Y'all can call him a coward all you want to. But I'll continue to reserve any condemnation for the guy. Hey, if I ever do decide to condemn him, I'll openly challenge him to some hand-to-hand combat. If he runs away then, I'll know for sure he's a coward.... Howz that sound? .... :^p
It's real easy to call someone else a "coward" when we have absolutely no idea what it was like to be in that particular situation. I read his account and it sounds totally plausible to me. Is it true? No idea. Is it false? No idea. Is it plausible that it happened exactly the way he described? Yes.
There is a reason for the term "fog of war" and there are a lot of steps on the ladder between hero and coward.
"...and Peterson left his position against the wall..."
I wasn't there. I have never been in any situation that is even in the same universe as being similar. However, in a situation where one is charged with and has accepted the responsibility to protect children, taking a "position against the wall" seems more like an act self preservation than that of a 'sheepdog'.
Salagi said it succinctly; "Whether he could have saved any lives or not by entering the building we will never know, but we know he didn't try."
Confusion, doing the wrong thing, or even freezing are not necessarily the same thing as being a "coward."
Without knowing his mindset, we simply cannot make an accurate determination. In retrospect, we know he didn't to the right thing. He might have been confused, he might have just frozen, or he might well have made the conscious decision to just not risk his own skin. We know the outcome but we don't know the facts regarding why.
I am every bit as concerned about a leo that jumps to conclusions about guilt, innocence, motive and intent before all facts are known, as I am about a leo that lacks the courage to carry out his/her duties. In my opinion, both are very dangerous to those that they serve.
What other facts need to be known? There was a shooter inside a building killing people. He was the armed Security officer. He knew shots were being fired.
His unarmed buddy that was gunned down when he ran toward the shooter, may have saved a few kids. There's your hero.
Are you really asking that?
After reading his account, first of all, he didn't know at first they were gun shots. They were reported to him as possible firecrackers (a situation that has happened before). When it was determined they were gun shots, he could not determine where the shots were coming from. If that is true (which none of us know), would you suggest he just charge into "a building" hoping its the right one?
If he entered the wrong building, which could have been a real possibility based on what he thought he was hearing, would he then be a "coward" and an idiot? Or would the armchair quarterbacks here on the CF just assume he was running into the wrong building so he could hide from danger?
He may well be a coward. I don't know that. The point is neither does anyone here. Period.
It's a legit question. Those are facts deal with it. You're the main armchair QB questioning everyone's opinion. Like I said earlier he has to live with his decision. I'm not a LEO but Big Bear is. I've never served in the Military others here have. I'll favor their opinion on this matter. It's not my place to call a LEO a coward when I'm not a LEO myself. I've never been in combat either the Military people have. I think it's safe to say they would know a coward when they see one.

*Collected material*
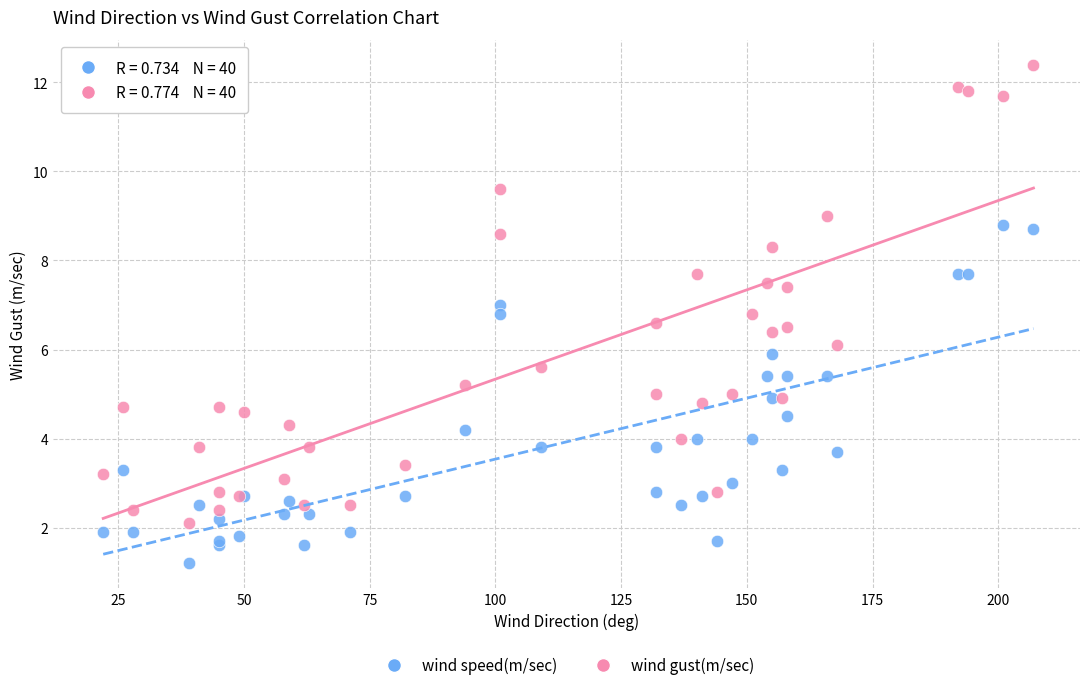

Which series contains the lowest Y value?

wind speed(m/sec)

*Problem*
Reproduce word for word the passage of the forum thread about the armed security officer, starting at "What other facts" and ending at "were being fired.".

*Result for this exercise*
What other facts need to be known? There was a shooter inside a building killing people. He was the armed Security officer. He knew shots were being fired.